Although many of the details surrounding this public health scandal remain murky, this much is clear: In order to celebrate his long-planned wedding and honeymoon, Speaker flew from North America to Europe and back again on six commercial airplanes knowing that he had a serious communicable disease; that the risk of infecting others was low, but not zero; and that public health officials were imploring him not to travel on a commercial jetliner.

Then, after discovering that the Centers for Disease Control was mistaken and that he didn’t have the deadliest type of tuberculosis — only a highly drug-resistant form — Speaker had the chutzpah to chide health authorities for destroying “an entire family’s reputation, ability to make a living and good name.”

Does anyone else out there hear a lawsuit coming? What we haven’t heard, tellingly, is any expression of relief that none of the hundreds of airliner passengers potentially infected by Speaker’s irresponsible conduct are likely to die from this episode.
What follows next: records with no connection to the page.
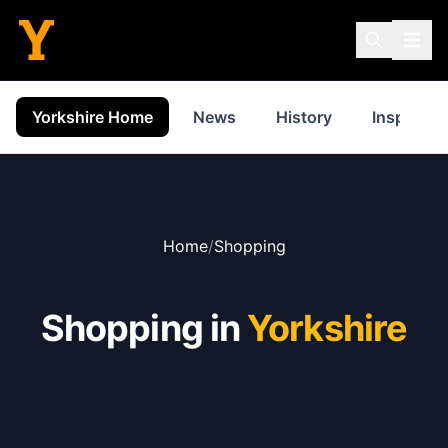
Yorkshire Home
News
History
Inspiratio
Home
/
Shopping
Shopping in
Yorkshire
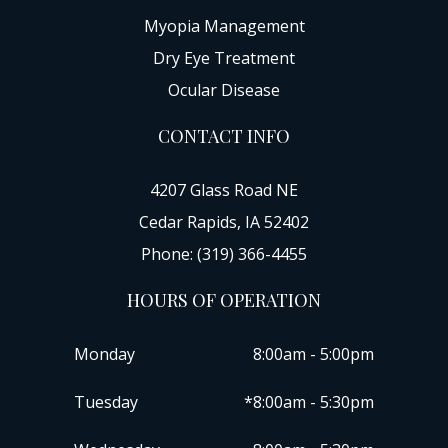
Myopia Management
Dry Eye Treatment
Ocular Disease
CONTACT INFO
4207 Glass Road NE
Cedar Rapids, IA 52402
Phone: (319) 366-4455
HOURS OF OPERATION
Monday
8:00am - 5:00pm
Tuesday
*8:00am - 5:30pm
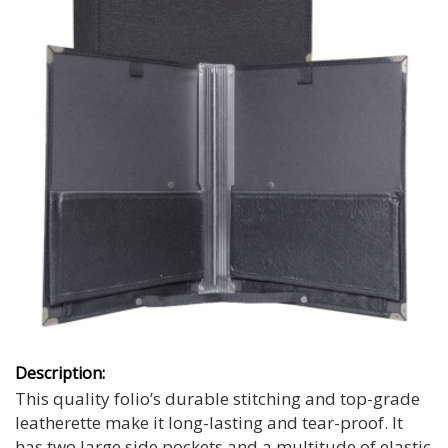
Description:
This quality folio’s durable stitching and top-grade
leatherette make it long-lasting and tear-proof. It
has two large side pockets and a multitude of elastic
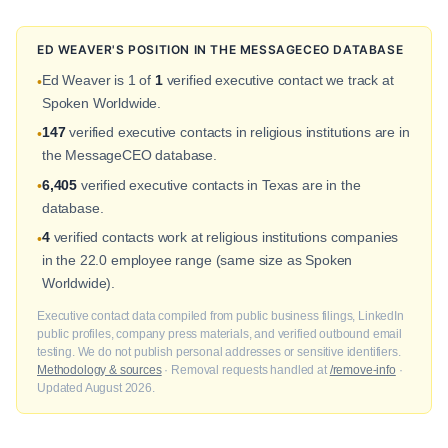
ED WEAVER'S POSITION IN THE MESSAGECEO DATABASE
Ed Weaver is 1 of
1
verified executive contact we track at
•
Spoken Worldwide.
147
verified executive contacts in religious institutions are in
•
the MessageCEO database.
6,405
verified executive contacts in Texas are in the
•
database.
4
verified contacts work at religious institutions companies
•
in the 22.0 employee range (same size as Spoken
Worldwide).
Executive contact data compiled from public business filings, LinkedIn
public profiles, company press materials, and verified outbound email
testing. We do not publish personal addresses or sensitive identifiers.
Methodology & sources
· Removal requests handled at
/remove-info
·
Updated August 2026.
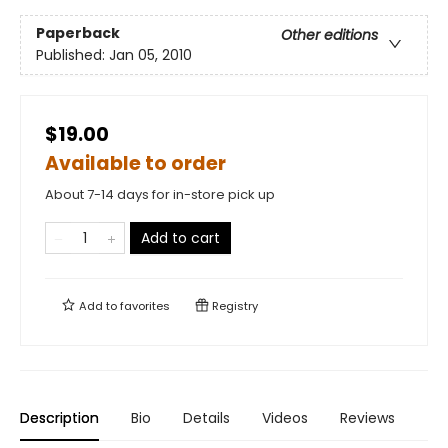
Paperback
Other editions
Published:
Jan 05, 2010
$19.00
Available to order
About 7-14 days for in-store pick up
Add to cart
Add to
favorites
Registry
Description
Bio
Details
Videos
Reviews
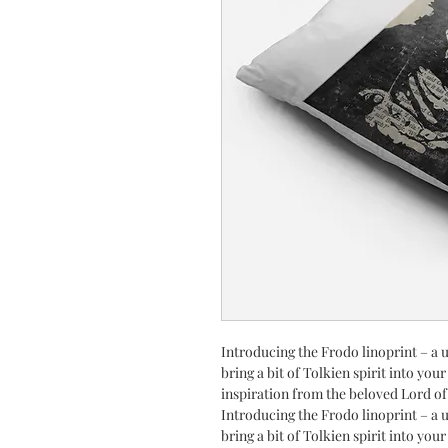
Introducing the Frodo linoprint – a u
bring a bit of Tolkien spirit into you
inspiration from the beloved Lord of
Introducing the Frodo linoprint – a u
bring a bit of Tolkien spirit into you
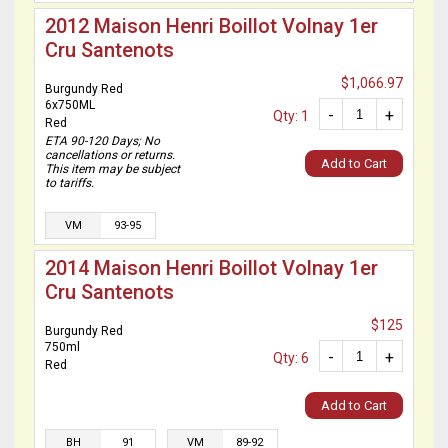
2012 Maison Henri Boillot Volnay 1er
Cru Santenots
$1,066.97
Burgundy Red
6x750ML
-
+
Qty: 1
Red
ETA 90-120 Days; No
cancellations or returns.
Add to Cart
This item may be subject
to tariffs.
VM
93-95
2014 Maison Henri Boillot Volnay 1er
Cru Santenots
$125
Burgundy Red
750ml
-
+
Qty: 6
Red
Add to Cart
BH
91
VM
89-92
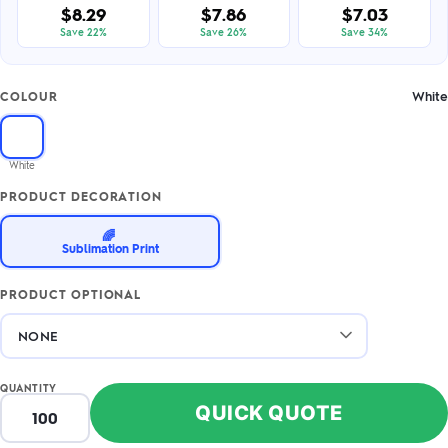
$8.29
$7.86
$7.03
Save 22%
Save 26%
Save 34%
White
COLOUR
White
PRODUCT DECORATION
🌈
Sublimation Print
PRODUCT OPTIONAL
QUANTITY
QUICK QUOTE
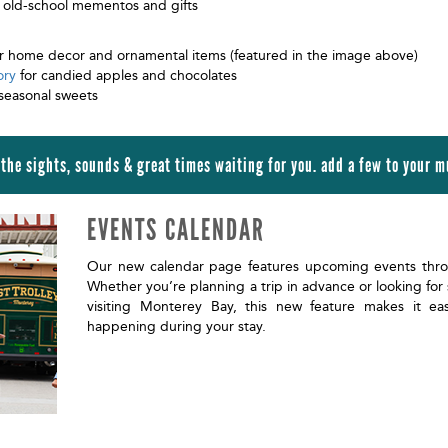
 old-school mementos and gifts
r home decor and ornamental items (featured in the image above)
ory
for candied apples and chocolates
seasonal sweets
 the sights, sounds & great times waiting for you. add a few to your mu
EVENTS CALENDAR
Our new calendar page features upcoming events thr
Whether you’re planning a trip in advance or looking for
visiting Monterey Bay, this new feature makes it ea
happening during your stay.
Obviously, we need to be careful about branding an entire age group, but there does seem to be something going on here.

We’ve spent the last three decades raising our children to believe it’s all about them — and, by extension, not about anybody else. They’ve been steeped in empty praise and rewarded for the most basic of accomplishments. They’ve received stickers for going to the potty and trophies merely for being on the team. In my own community, video montages at bar and bat mitzvahs pay homage to the life of a 13-year-old as if he or she were a Nobel Prize winner.

Once these kids grow up and get out in the real world, the notion that they’re the center of the universe doesn’t suddenly disappear. I listened recently to a report on National Public Radio about how companies are hiring consultants to teach managers to heap praise onto a generation of employees who feel like they deserve to be stroked all the time.

It’s a long way from getting a gold sticker for going potty to boarding a series of airliners when you know you have TB. But, really, someone such as Speaker shouldn’t shock us. Parents, schools and society — in the name of raising self-esteem — have succeeded mainly in heightening self-centeredness.

Randye Hoder is a Los Angeles-based freelance writer. Her work has appeared in the Los Angeles Times, Los Angeles magazine, The Wall Street Journal and others.